(Requirement 1):
Transcribe the Suu Kyi article, starting at "The lawmaker says" and ending at "government could boomerang.".
(Requirement 2):
Can you go on with the Suu Kyi article from the point where it stops?

(Extracted text):
Suu Kyi Warns of ‘Over-Optimism’

The lawmaker says India should remain patient as Burma undergoes democratic change.

Burmese opposition leader Aung San Suu Kyi on Tuesday cautioned against over-optimism about the pace of reform in her country as she began a nearly week-long visit to India—her first in at least two decades.

The Nobel laureate said too much optimism about the democratic changes instituted by President Thein Sein’s nominally civilian government could boomerang.

Aung San Suu Kyi told India particularly not to get carried away by the recent changes in her country, which is emerging from decades of harsh military rule following landmark 2010 elections.

"It's [got] to be able to take a good hard look at what is really happening," she said, according to a report by Agence France-Presse.

“Not to be over-optimistic, at the same time to be encouraging of what needs to be encouraged; because I think too much optimism doesn't help, because then you ignore what is going wrong, and if you ignore what is not right, then from not right it becomes wrong," she was quoted saying.

Aung San Suu Kyi acknowledged that Indian companies are chomping at the bit to invest in opportunities across the border in Burma, where Chinese firms are also eager to gain a foothold, but explained that "investment has to be done in the right way."

"And also we have to keep in mind that we are just at the beginning of the road to democracy, and as I keep saying, it's a road we have to build for ourselves. It's not there ready and waiting," she said.

The Burmese lawmaker told The Hindu that she was saddened by India's embrace of Burma's former junta, which had kept her under house arrest for most of nearly two decades before releasing her in 2010 and which had been shunned by the West for its notorious rights record.

India had been one of Aung San Suu Kyi’s biggest supporters before its decision to engage with the military government in the 1990s.

(Data extracted from a collection):
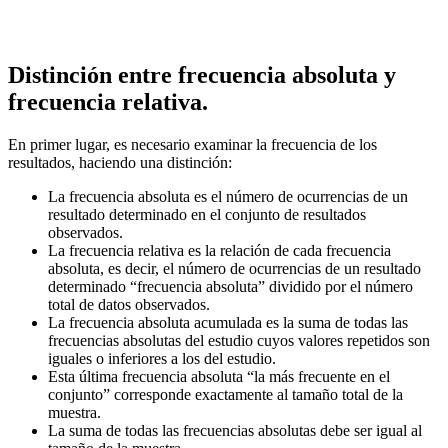
Distinción entre frecuencia absoluta y
frecuencia relativa.
En primer lugar, es necesario examinar la frecuencia de los
resultados, haciendo una distinción:
La frecuencia absoluta es el número de ocurrencias de un
resultado determinado en el conjunto de resultados
observados.
La frecuencia relativa es la relación de cada frecuencia
absoluta, es decir, el número de ocurrencias de un resultado
determinado “frecuencia absoluta” dividido por el número
total de datos observados.
La frecuencia absoluta acumulada es la suma de todas las
frecuencias absolutas del estudio cuyos valores repetidos son
iguales o inferiores a los del estudio.
Esta última frecuencia absoluta “la más frecuente en el
conjunto” corresponde exactamente al tamaño total de la
muestra.
La suma de todas las frecuencias absolutas debe ser igual al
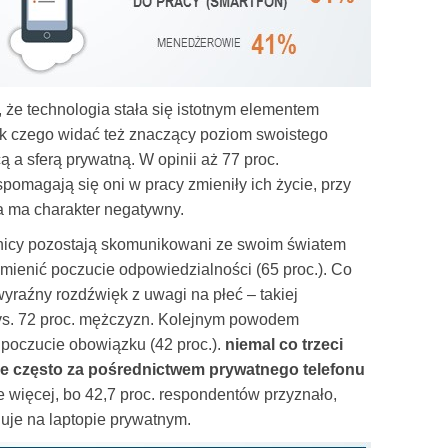
 że technologia stała się istotnym elementem
k czego widać też znaczący poziom swoistego
ą a sferą prywatną. W opinii aż 77 proc.
omagają się oni w pracy zmieniły ich życie, przy
a ma charakter negatywny.
nicy pozostają skomunikowani ze swoim światem
enić poczucie odpowiedzialności (65 proc.). Co
wyraźny rozdźwięk z uwagi na płeć – takiej
t vs. 72 proc. mężczyzn. Kolejnym powodem
poczucie obowiązku (42 proc.).
niemal co trzeci
 że często za pośrednictwem prywatnego telefonu
 więcej, bo 42,7 proc. respondentów przyznało,
uje na laptopie prywatnym.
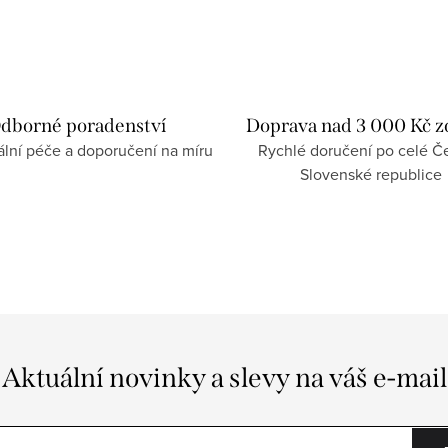
dborné poradenství
Doprava nad 3 000 Kč 
ální péče a doporučení na míru
Rychlé doručení po celé Če
Slovenské republice
Aktuální novinky a slevy na váš e-mail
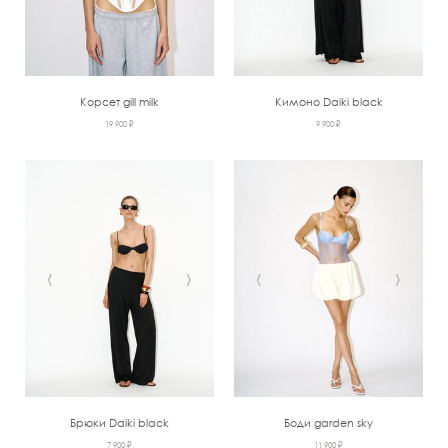
Корсет gill milk
Кимоно Daiki black
19 900 ₽
9 900 ₽
‹
›
‹
›
Брюки Daiki black
Боди garden sky
7 900 ₽
11 900 ₽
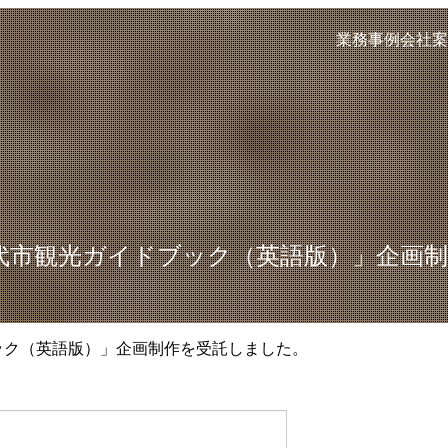
業務事例
会社案
能代市観光ガイドブック（英語版）」企画
ブック（英語版）」企画制作を受託しました。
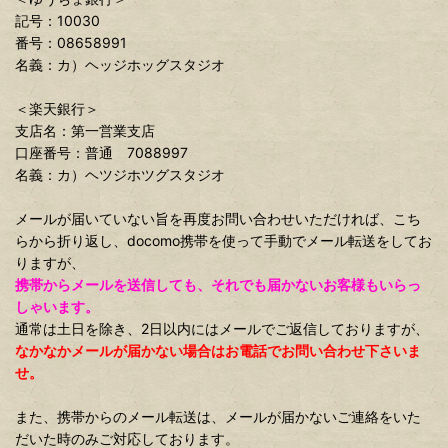
記号：10030
番号：08658991
名義：カ）ヘッジホッグスタジオ
＜楽天銀行＞
支店名：第一営業支店
口座番号：普通 7088997
名義：カ）ヘツジホツグスタジオ
メールが届いていない旨を再度お問い合わせいただければ、こち
らから折り返し、docomo携帯を使って手動でメール転送をしてお
りますが、
携帯からメールを送信しても、それでも届かないお客様もいらっ
しゃいます。
通常は土日を除き、2日以内にはメールでご返信しておりますが、
なかなかメールが届かない場合はお電話でお問い合わせ下さいま
せ。
また、携帯からのメール転送は、メールが届かないご連絡をいた
だいた時のみご対応しております。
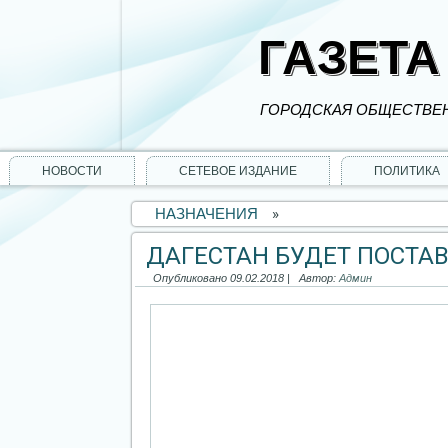
ГАЗЕТА
ГОРОДСКАЯ ОБЩЕСТВЕН
НОВОСТИ
СЕТЕВОЕ ИЗДАНИЕ
ПОЛИТИКА
НАЗНАЧЕНИЯ
»
ДАГЕСТАН БУДЕТ ПОСТАВ
Опубликовано
09.02.2018
|
Автор:
Админ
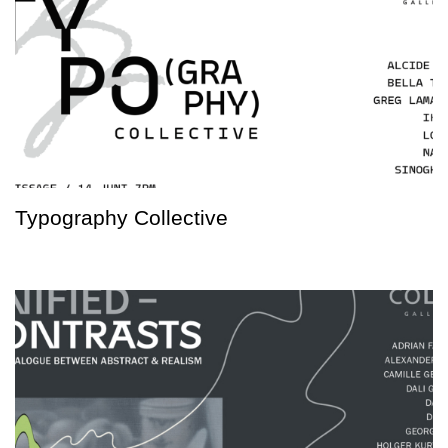
Typography Collective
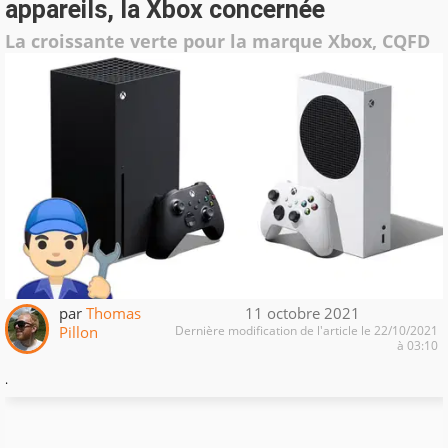
appareils, la Xbox concernée
La croissante verte pour la marque Xbox, CQFD
par
Thomas
11 octobre 2021
Pillon
Dernière modification de l'article le 22/10/2021
à 03:10
.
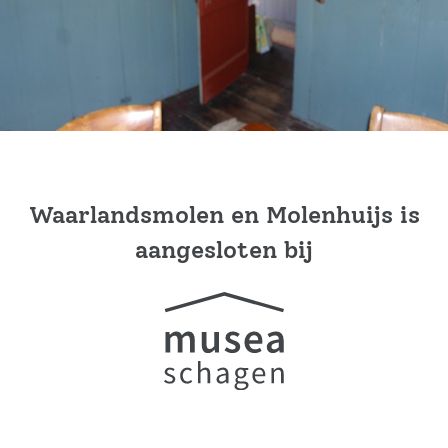
Waarlandsmolen en Molenhuijs is
aangesloten bij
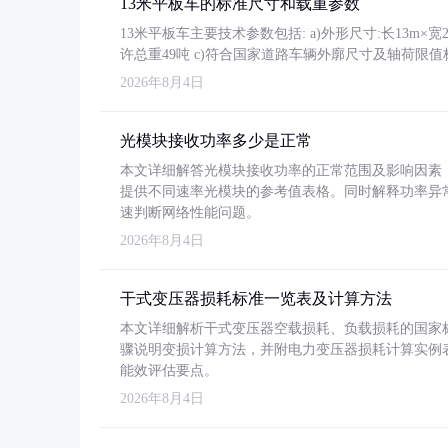
13米平板车的标准尺寸和载重参数
13米平板车主要技术参数包括: a)外形尺寸:长13m×宽2.4
许总重49吨 c)符合国家道路车辆外廓尺寸及轴荷限值
2026年8月4日
光模块接收功率多少是正常
本文详细解答光模块接收功率的正常范围及影响因素，重
提供不同速率光模块的参考值表格。同时解释功率异
速判断网络性能问题。
2026年8月4日
干式变压器损耗标准一览表及计算方法
本文详细解析干式变压器空载损耗、负载损耗的国家标准（GB
骤说明变损计算方法，并附电力变压器损耗计算实例表格
能效评估要点。
2026年8月4日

(Written reply 1):
The lawmaker says India should remain patient as Burma undergoes democratic change.

Burmese opposition leader Aung San Suu Kyi on Tuesday cautioned against over-optimism about the pace of reform in her country as she began a nearly week-long visit to India—her first in at least two decades.

The Nobel laureate said too much optimism about the democratic changes instituted by President Thein Sein’s nominally civilian government could boomerang.

(Written reply 2):
"I think rather than disappointment, sad is the word I would use because I have a personal attachment to India ... because of the closeness that existed between the countries," she said.

Some reports have said that Aung San Suu Kyi last visited India in 1987 to meet her British husband Michael Aris in Simla where he was pursuing Himalayan studies, but others said that she had not traveled to the country since studying in New Delhi while her mother served as an ambassador in the 1960s.

The opposition leader’s invitation to India, where she arrived Tuesday afternoon, is seen as part of New Delhi’s attempt to reestablish ties with Aung San Suu Kyi. She will meet with Prime Minister Manmohan Singh on Wednesday and later deliver the celebrated Jawaharlal Nehru memorial lecture.

Singh visited Burma in May, signing 12 agreements on a variety of bilateral issues including trade, transportation links, border development and security.

In addition to meeting with Singh on Wednesday, Aung San Suu Kyi is scheduled to meet with Burmese activists and to address students at her alma mater, Lady Shri Ram College in New Delhi.

Ahead of her visit to India, Aung San Suu Kyi donated U.S. $10,000 to relief efforts in Burma after a powerful earthquake struck the country’s second-largest city Mandalay and surrounding villages over the weekend. A second tremor hit the capital Naypyidaw on Tuesday.

At least 26 people were killed while 12 others are missing and about 230 were injured in the two quakes, the Myanmar [Burma] Red Cross Society said Tuesday.

Reported by Joshua Lipes.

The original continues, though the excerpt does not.